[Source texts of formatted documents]
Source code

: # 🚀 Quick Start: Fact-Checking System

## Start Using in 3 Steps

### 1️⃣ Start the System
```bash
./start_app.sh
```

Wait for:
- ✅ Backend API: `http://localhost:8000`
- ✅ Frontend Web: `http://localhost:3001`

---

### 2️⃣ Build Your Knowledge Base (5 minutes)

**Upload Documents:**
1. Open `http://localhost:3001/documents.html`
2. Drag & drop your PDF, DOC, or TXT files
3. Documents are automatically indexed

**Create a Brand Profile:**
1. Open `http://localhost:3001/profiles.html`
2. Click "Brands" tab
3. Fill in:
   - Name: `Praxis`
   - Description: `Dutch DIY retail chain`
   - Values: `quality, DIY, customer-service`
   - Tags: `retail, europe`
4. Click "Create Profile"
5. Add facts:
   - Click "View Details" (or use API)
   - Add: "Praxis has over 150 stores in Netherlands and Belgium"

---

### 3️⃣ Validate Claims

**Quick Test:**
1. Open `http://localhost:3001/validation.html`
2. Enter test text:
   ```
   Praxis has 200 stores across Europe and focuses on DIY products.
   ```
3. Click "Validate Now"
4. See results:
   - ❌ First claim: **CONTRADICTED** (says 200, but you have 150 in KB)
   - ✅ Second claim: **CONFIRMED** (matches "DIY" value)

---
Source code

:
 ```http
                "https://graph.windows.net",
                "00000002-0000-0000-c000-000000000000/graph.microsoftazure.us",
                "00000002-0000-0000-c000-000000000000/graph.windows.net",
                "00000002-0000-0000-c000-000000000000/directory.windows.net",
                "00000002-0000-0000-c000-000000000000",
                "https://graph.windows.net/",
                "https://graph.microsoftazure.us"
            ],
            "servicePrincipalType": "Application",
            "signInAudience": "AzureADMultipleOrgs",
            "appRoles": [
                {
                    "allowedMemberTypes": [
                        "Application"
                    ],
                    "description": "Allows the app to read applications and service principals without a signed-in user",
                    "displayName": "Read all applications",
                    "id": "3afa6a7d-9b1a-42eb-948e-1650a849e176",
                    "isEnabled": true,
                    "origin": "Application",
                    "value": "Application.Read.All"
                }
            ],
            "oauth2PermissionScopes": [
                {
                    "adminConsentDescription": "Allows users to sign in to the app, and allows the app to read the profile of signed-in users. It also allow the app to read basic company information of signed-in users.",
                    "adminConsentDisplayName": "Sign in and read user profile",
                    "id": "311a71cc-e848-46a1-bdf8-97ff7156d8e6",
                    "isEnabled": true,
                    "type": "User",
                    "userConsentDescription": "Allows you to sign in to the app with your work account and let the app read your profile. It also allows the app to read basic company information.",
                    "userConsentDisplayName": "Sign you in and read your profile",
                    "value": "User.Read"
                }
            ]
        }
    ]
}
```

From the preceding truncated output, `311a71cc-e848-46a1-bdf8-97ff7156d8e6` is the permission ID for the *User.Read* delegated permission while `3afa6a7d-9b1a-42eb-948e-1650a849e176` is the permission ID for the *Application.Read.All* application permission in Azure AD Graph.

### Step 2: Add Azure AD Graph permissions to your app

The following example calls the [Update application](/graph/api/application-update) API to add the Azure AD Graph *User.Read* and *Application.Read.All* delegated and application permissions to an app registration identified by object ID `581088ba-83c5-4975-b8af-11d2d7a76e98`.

*Task description*
Throughout the records above, find the lines in which the word "company" appears and return them.

*Task solution*
                    "adminConsentDescription": "Allows users to sign in to the app, and allows the app to read the profile of signed-in users. It also allow the app to read basic company information of signed-in users.",
                    "userConsentDescription": "Allows you to sign in to the app with your work account and let the app read your profile. It also allows the app to read basic company information.",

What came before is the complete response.